MRC Human Genetics Unit, Institute of Genetics and Cancer, University of Edinburgh, Edinburgh, UK.
Sci Rep. 2024 Oct 30;14(1):26114. doi: 10.1038/s41598-024-76202-6.
Variant effect predictors (VEPs) are computational tools developed to assess the impacts of genetic mutations, often in terms of likely pathogenicity, employing diverse algorithms and training data. Here, we investigate the performance of 35 VEPs in the discrimination between pathogenic and putatively benign missense variants across 963 human protein-coding genes. We observe considerable gene-level heterogeneity as measured by the widely used area under the receiver operating characteristic curve (AUROC) metric. To investigate the origins of this heterogeneity and the extent to which gene-level VEP performance is predictable, for each VEP, we train random forest models to predict the gene-level AUROC. We find that performance as measured by AUROC is related to factors such as gene function, protein structure, and evolutionary conservation. Notably, intrinsic disorder in proteins emerged as a significant factor influencing apparent VEP performance, often leading to inflated AUROC values due to their enrichment in weakly conserved putatively benign variants. Our results suggest that gene-level features may be useful for identifying genes where VEP predictions are likely to be more or less reliable. However, our work also shows that AUROC, despite being independent of class balance, still has crucial limitations when used for comparing VEP performance across different genes.
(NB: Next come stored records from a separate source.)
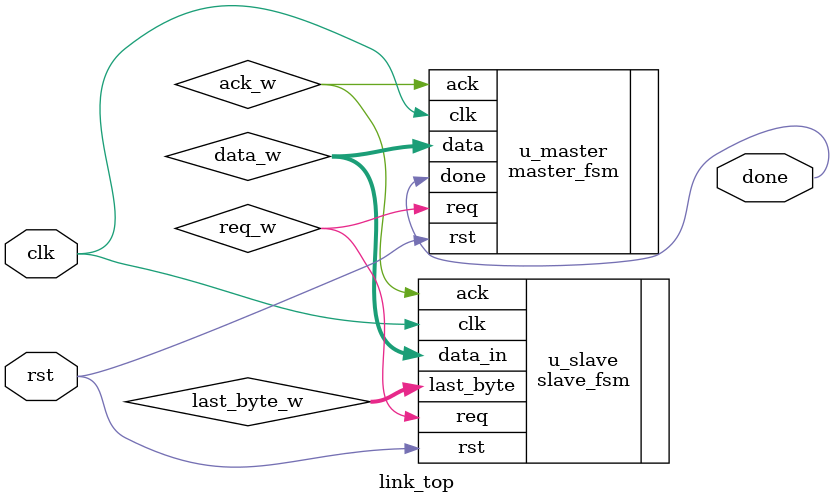
<source format=v>
module link_top (
    input  wire clk,
    input  wire rst,
    output wire done
);
    // Wires between master and slave
    wire        req_w;
    wire        ack_w;
    wire [7:0]  data_w;
    wire [7:0]  last_byte_w;

    master_fsm u_master (
        .clk (clk),
        .rst (rst),
        .ack (ack_w),
        .req (req_w),
        .data(data_w),
        .done(done)
    );

    slave_fsm u_slave (
        .clk      (clk),
        .rst      (rst),
        .req      (req_w),
        .data_in  (data_w),
        .ack      (ack_w),
        .last_byte(last_byte_w)
    );

    // Optional: expose some internal signals via hierarchical paths in TB.
endmodule

</source>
变异效应预测器(VEPs)是为评估遗传突变的影响而开发的计算工具,通常涉及致病性的可能性,采用不同的算法和训练数据。在这里,我们研究了 35 种 VEP 在区分 963 个人类蛋白质编码基因中的致病性和推测良性错义变体方面的性能。我们观察到相当大的基因水平异质性,这是通过广泛使用的接收器操作特征曲线(AUROC)度量来衡量的。为了研究这种异质性的起源以及基因水平 VEP 性能可预测的程度,对于每个 VEP,我们都训练随机森林模型来预测基因水平的 AUROC。我们发现,AUROC 衡量的性能与基因功能、蛋白质结构和进化保守性等因素有关。值得注意的是,蛋白质中的固有无序性成为影响明显 VEP 性能的重要因素,由于它们在弱保守的推测良性变体中富集,往往导致 AUROC 值膨胀。我们的结果表明,基因水平的特征可能有助于识别 VEP 预测可能更可靠或更不可靠的基因。然而,我们的工作还表明,AUROC 尽管独立于类别平衡,但在用于比较不同基因的 VEP 性能时仍然存在关键限制。